◆ **EXERCISE DIRECTIONS**:
From the first line to the last, give the material again exactly, without the images.

--------------------------------

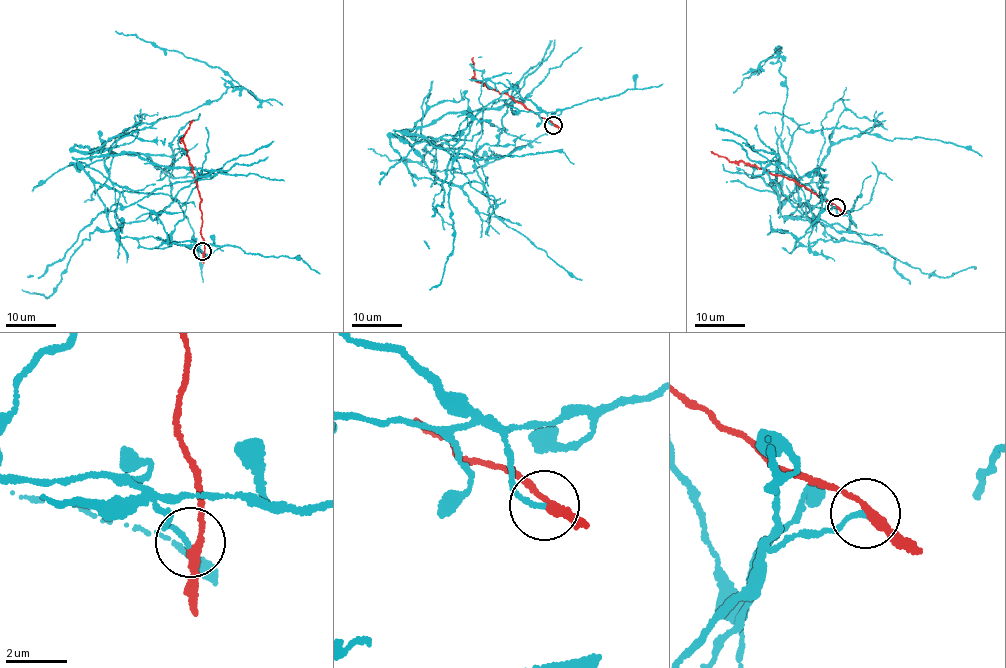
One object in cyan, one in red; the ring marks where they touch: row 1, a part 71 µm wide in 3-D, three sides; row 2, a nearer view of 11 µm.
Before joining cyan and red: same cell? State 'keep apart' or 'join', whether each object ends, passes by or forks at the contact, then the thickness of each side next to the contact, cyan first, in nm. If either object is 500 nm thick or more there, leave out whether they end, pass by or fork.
keep apart; cyan ends there; red passes by; 160 nm thick on the cyan side, 240 nm on the other

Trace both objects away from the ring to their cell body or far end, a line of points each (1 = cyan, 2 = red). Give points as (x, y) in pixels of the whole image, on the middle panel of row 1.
1: (553, 124), (506, 104), (413, 137), (447, 142), (432, 172), (483, 183), (582, 279)
2: (554, 125), (513, 97), (478, 81), (475, 77), (473, 57)

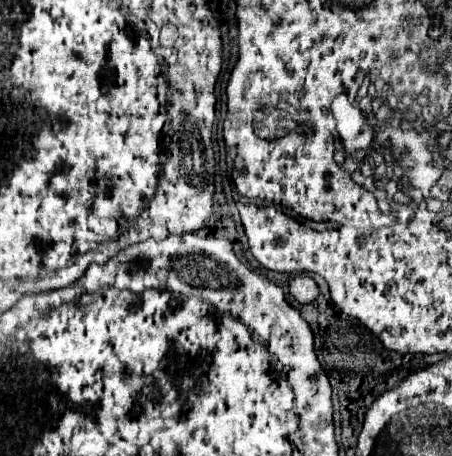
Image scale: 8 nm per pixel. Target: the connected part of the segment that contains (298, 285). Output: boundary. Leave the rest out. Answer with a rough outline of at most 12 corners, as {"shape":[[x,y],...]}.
{"shape":[[308,274],[290,280],[290,294],[300,304],[318,298],[320,288]]}

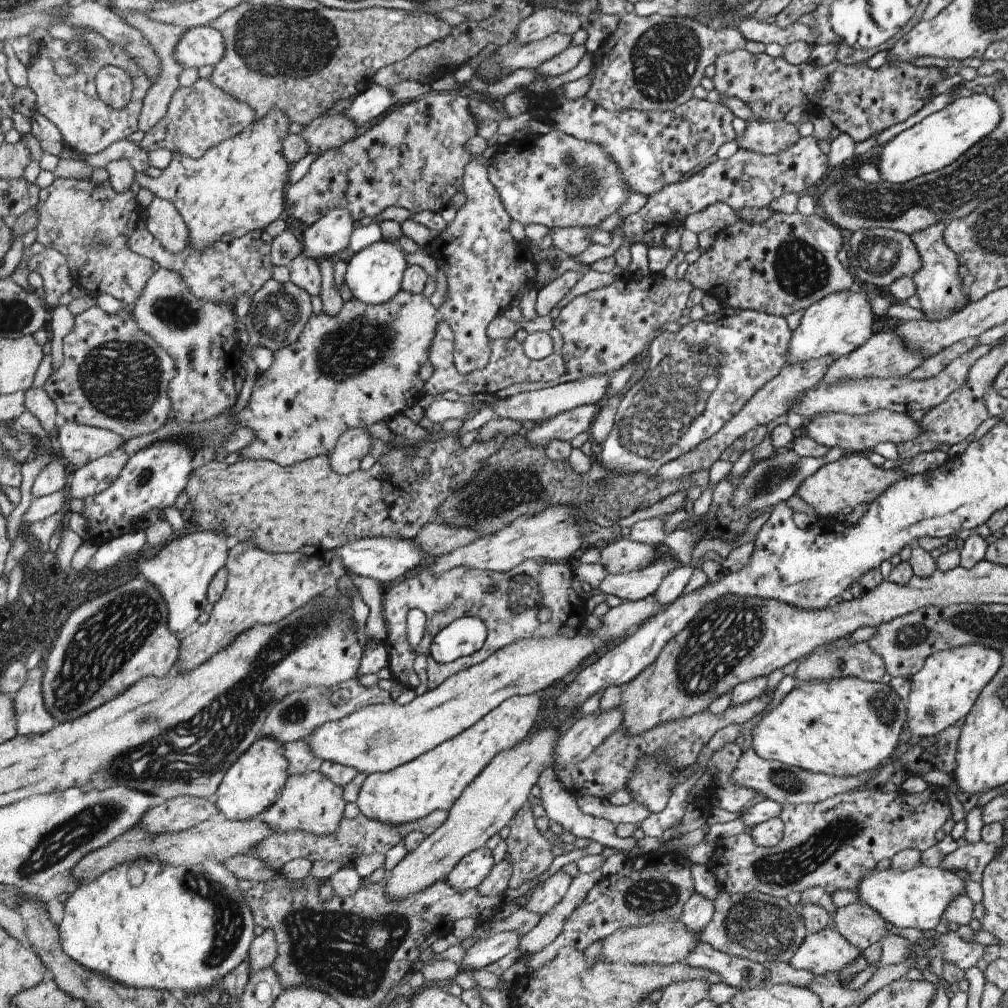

--------------------------------

◆ **EXERCISE RESULT**:
One object in cyan, one in red; the ring marks where they touch: row 1, a part 71 µm wide in 3-D, three sides; row 2, a nearer view of 11 µm.
Before joining cyan and red: same cell? State 'keep apart' or 'join', whether each object ends, passes by or forks at the contact, then the thickness of each side next to the contact, cyan first, in nm. If either object is 500 nm thick or more there, leave out whether they end, pass by or fork.
keep apart; cyan ends there; red passes by; 160 nm thick on the cyan side, 240 nm on the other

Trace both objects away from the ring to their cell body or far end, a line of points each (1 = cyan, 2 = red). Give points as (x, y) in pixels of the whole image, on the middle panel of row 1.
1: (553, 124), (506, 104), (413, 137), (447, 142), (432, 172), (483, 183), (582, 279)
2: (554, 125), (513, 97), (478, 81), (475, 77), (473, 57)

Image scale: 8 nm per pixel. Target: the connected part of the segment that contains (298, 285). Output: boundary. Leave the rest out. Answer with a rough outline of at most 12 corners, as {"shape":[[x,y],...]}.
{"shape":[[308,274],[290,280],[290,294],[300,304],[318,298],[320,288]]}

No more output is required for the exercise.